I consider this by far and away the best show of the decade. I reiterate: The Light in the Piazza is the best show of the new millennium so far. Everything about this show is absolutely perfect. The beautifully touching libretto tells a bittersweet but ultimately inspiring story of a young woman with a mental disability who, while on a trip to Italy, falls in love and ultimately gets married. The focus of the show is her attempts to have as full and meaningful a life as she can, in spite of her differences from the people around her. I admit that this story has a certain personal significance to me, as an Asperger Syndrome sufferer who’s spent his entire life in the same struggle, but I think we can all agree that this is just a beautiful story no matter who you are.

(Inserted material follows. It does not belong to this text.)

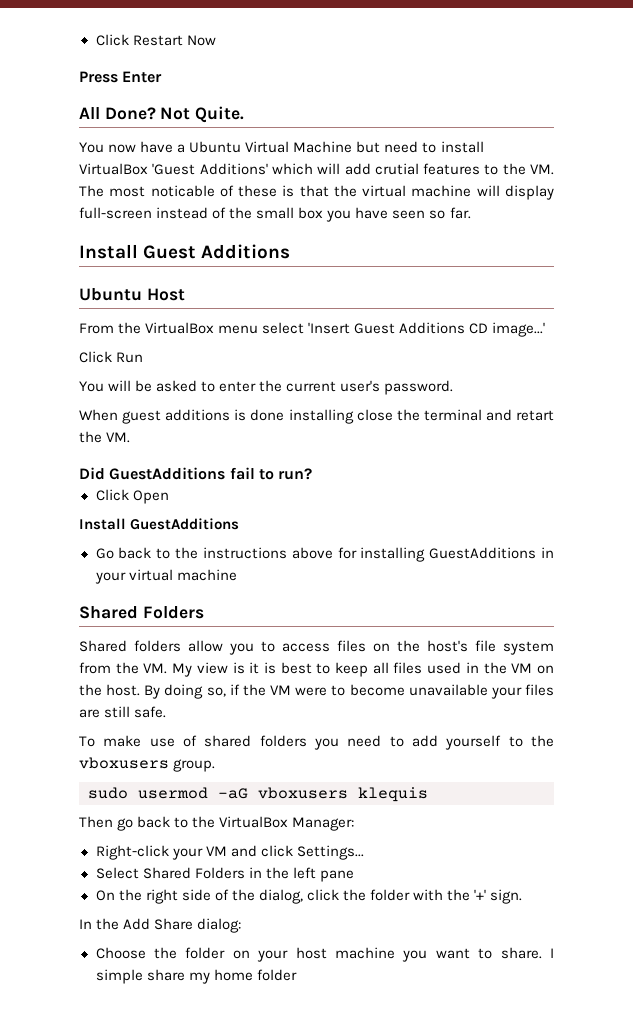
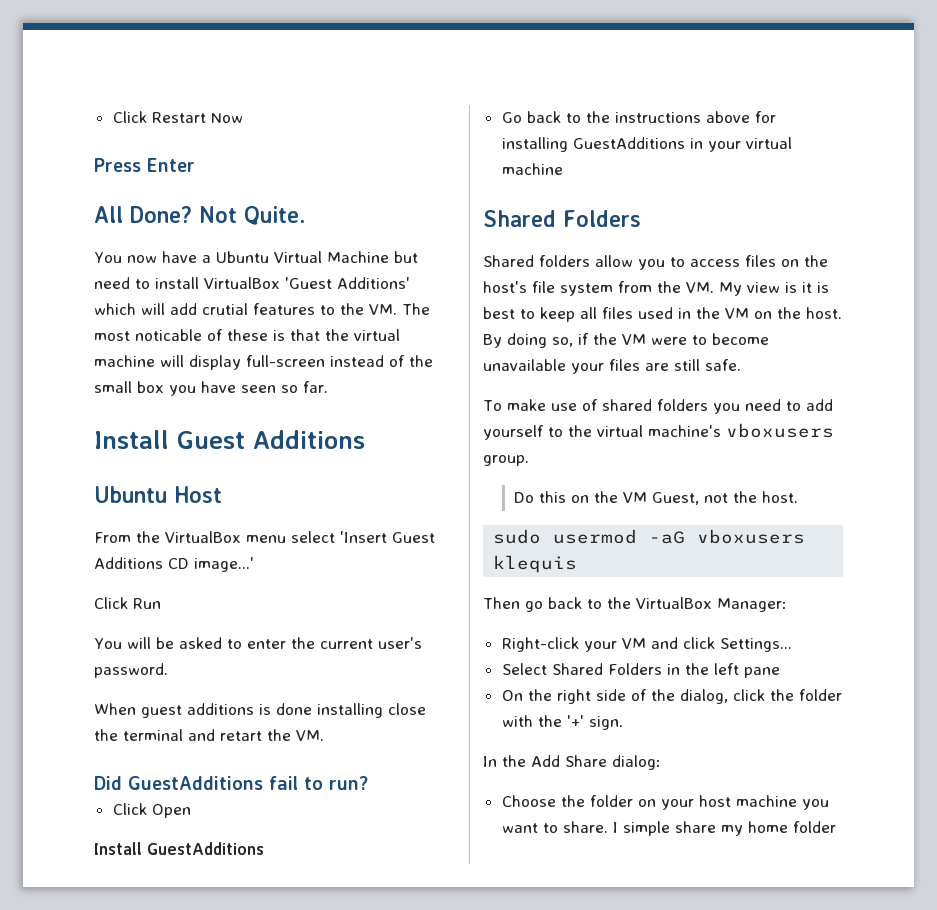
(554, 741) none -> [597,425,721,437] virtual machine's
(216, 765) none -> [513,491,798,505] // Do this on the VM Guest, not the host.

In any case, the greatest thing about the show is its music, easily the finest theater score of the decade. It was written by Adam Guettel, the grandson of Richard Rodgers, the personal protégé of Stephen Sondheim, and, along with Stephen Flaherty, the greatest theater composer of the current generation. His previous two scores for the theater were glorious in their own right, but this ranks as his greatest achievement to date. He does an especially beautiful job at musicalizing the quirky, off-center woman-child Clara, with her moving wanting song “The Beauty Is”, her ravishing love duet with her love interest “Say It Somehow”, and the aria-like outpouring of ecstatic sorrow that is its title-song.
The show makes very effective use of the language barrier as a metaphor for the developing relationship with her beloved Fabrizio, and his songs progress from Italian (the florid aria “Il Mondo Era Vuoto”), to broken English (the tender waltz “Passeggiata”), to the eloquent tenderness of the gentle guitar ballad “Love To Me”. Clara’s mother Margaret, a difficult but ultimately sympathetic character who does everything she can to achieve what’s best for her daughter, is also strongly musicalized in the heartbreaking “Dividing Day”, an almost operatic reprise of “The Beauty Is”, the resigned, quietly wistful “Let’s Walk”, and the show’s shattering finale, “Fable”.
There are also some sharper, harsher numbers to contrast with all this flowing melody, including the biting, incredibly pained “The Joy You Feel” for Fabrizio’s unhappily married sister-in-law, the striking musical scene “Hysteria”, and the dissonant quintet “Aiutami”, with its brilliant philosophical monologue on the nature of love (“without risk, there is no drama; without drama, there is no aiutami; without asking for help, there is no love”). This particular combination of book and score could honestly compete any day with any of the great Broadway classics, and it serves as indisputable proof that Broadway has a lot of life in it yet.